**TO DO:**
Once the line containing "just 2 days" is found in the records below, return it and each following line exactly, up to and including the line containing "were fewer Valentines", and nothing else.

**INFORMATION PROVIDED:**
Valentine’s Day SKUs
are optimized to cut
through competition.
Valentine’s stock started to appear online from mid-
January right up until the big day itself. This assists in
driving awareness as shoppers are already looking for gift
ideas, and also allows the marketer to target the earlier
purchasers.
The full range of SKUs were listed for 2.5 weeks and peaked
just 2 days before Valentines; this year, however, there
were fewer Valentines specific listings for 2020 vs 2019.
* * *
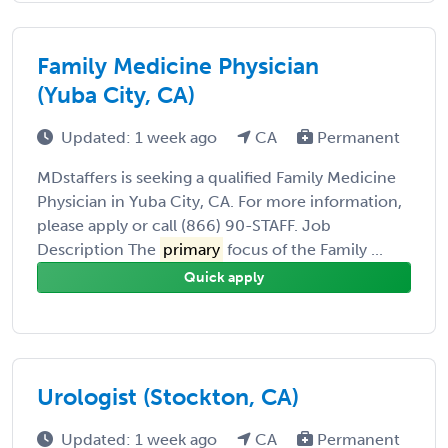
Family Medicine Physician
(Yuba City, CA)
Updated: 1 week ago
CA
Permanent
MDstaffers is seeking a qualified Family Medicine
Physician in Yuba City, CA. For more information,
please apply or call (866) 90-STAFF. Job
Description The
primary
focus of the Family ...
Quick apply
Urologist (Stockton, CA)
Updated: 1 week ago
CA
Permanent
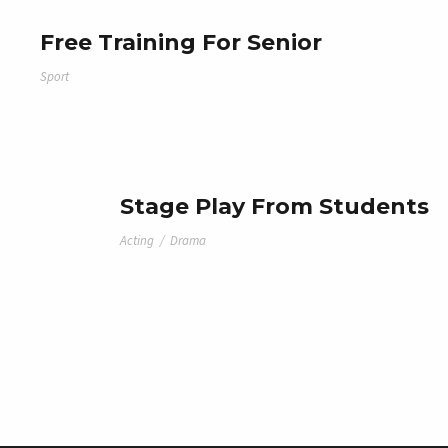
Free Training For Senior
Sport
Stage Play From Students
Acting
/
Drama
...
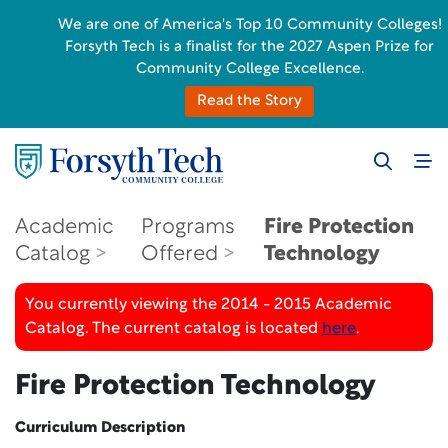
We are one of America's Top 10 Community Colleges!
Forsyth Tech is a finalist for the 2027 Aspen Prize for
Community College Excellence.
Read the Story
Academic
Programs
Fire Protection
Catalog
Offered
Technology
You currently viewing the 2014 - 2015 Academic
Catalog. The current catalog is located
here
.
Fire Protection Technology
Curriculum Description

**SOLVED EXERCISE:**
just 2 days before Valentines; this year, however, there
were fewer Valentines specific listings for 2020 vs 2019.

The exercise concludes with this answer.